Beranda Perang Korea Selatan untuk Mengembangkan Strategi Pertahanan Anti

Korea Selatan untuk Mengembangkan Strategi Pertahanan Anti

24
0

Prajurit menggunakan senjata pemancar sinyal untuk menonaktifkan pesawat tak berawak serangan yang disimulasikan selama latihan di pusat logistik HD Hyundai Oil Bank berdasarkan skenario bahwa musuh mencoba meluncurkan serangan teroris dengan drone terhadap infrastruktur negara, di kota tenggara Busan, Korea Selatan, 12 Februari 2026. Foto oleh YONHAP / EPA

Pekan lalu, Korea Selatan bergerak untuk mendirikan kerangka kebijakan nasional untuk membangun kemampuan pertahanan anti-drone, karena ancaman udara tanpa awak semakin signifikan dalam peperangan modern.

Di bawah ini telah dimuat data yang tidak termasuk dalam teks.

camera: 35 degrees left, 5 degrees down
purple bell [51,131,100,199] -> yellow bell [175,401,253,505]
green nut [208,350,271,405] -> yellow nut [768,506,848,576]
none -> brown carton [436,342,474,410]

Kementerian Pertahanan Nasional mengatakan telah mengadakan forum kebijakan di Gyeryongdae, markas militer negara tersebut, untuk mendiskusikan strategi pengembangan sistem anti-drone terpadu.

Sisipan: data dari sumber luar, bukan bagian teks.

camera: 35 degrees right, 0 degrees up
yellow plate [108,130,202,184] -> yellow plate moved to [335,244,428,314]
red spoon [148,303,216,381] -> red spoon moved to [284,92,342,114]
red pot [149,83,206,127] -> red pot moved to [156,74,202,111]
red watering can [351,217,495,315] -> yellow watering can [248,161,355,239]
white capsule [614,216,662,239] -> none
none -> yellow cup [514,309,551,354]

Pertemuan tersebut dipimpin oleh Won Jong-dae, pejabat pertahanan senior, dan membahas berbagai isu, termasuk prinsip inti untuk sistem anti-drone, rencana pengembangan kekuatan jangka pendek dan jangka panjang, pengadaan cepat senjata dan peralatan, strategi anggaran dan reformasi institusi.

Sistem anti-drone merujuk pada kerangka terpadu yang menggabungkan teknologi, peralatan, personel, dan prosedur operasional untuk melindungi infrastruktur kritis, aset militer, dan fasilitas publik dari ancaman yang ditimbulkan oleh drone musuh dan pesawat tanpa awak yang tidak sah.

Won mengatakan membangun sistem seperti itu sangat penting untuk keamanan nasional, terutama karena drone murah yang diproduksi massal semakin banyak digunakan dalam peperangan asimetris.

“Untuk melawan posisi perang attrisi biaya yang menggunakan sejumlah besar drone murah, pengembangan kemampuan anti-drone yang efektif biaya adalah kunci,” katanya, meminta koordinasi yang erat di antara lembaga pemerintah untuk memastikan pengadaan peralatan yang diperlukan di unit operasional.

Pejabat pertahanan mengatakan pemerintah berencana menggunakan temuan forum untuk mendirikan kerangka kebijakan yang komprehensif dan efektif, sambil memperkuat kesiapan militer untuk merespons dengan cepat dan fleksibel terhadap ancaman drone yang terus berkembang.

Forum ini mengumpulkan para pejabat dari badan-badan terkait pertahanan utama, termasuk Administrasi Program Pengadaan Pertahanan, Dewan Staf Gabungan, Angkatan Darat, Angkatan Udara dan Angkatan Laut, Korps Marinir, serta lembaga penelitian seperti Institut Analisis Pertahanan Korea dan Badan Pengembangan Pertahanan.

Pejabat mengatakan inisiatif ini mencerminkan urgensi yang tumbuh untuk meningkatkan kemampuan respons militer karena drone memainkan peran yang semakin besar dalam konflik global.

— Dilaporkan oleh Asia Today; diterjemahkan oleh UPI

© Asia Today. Larangan reproduksi atau redistribusi tidak diizinkan.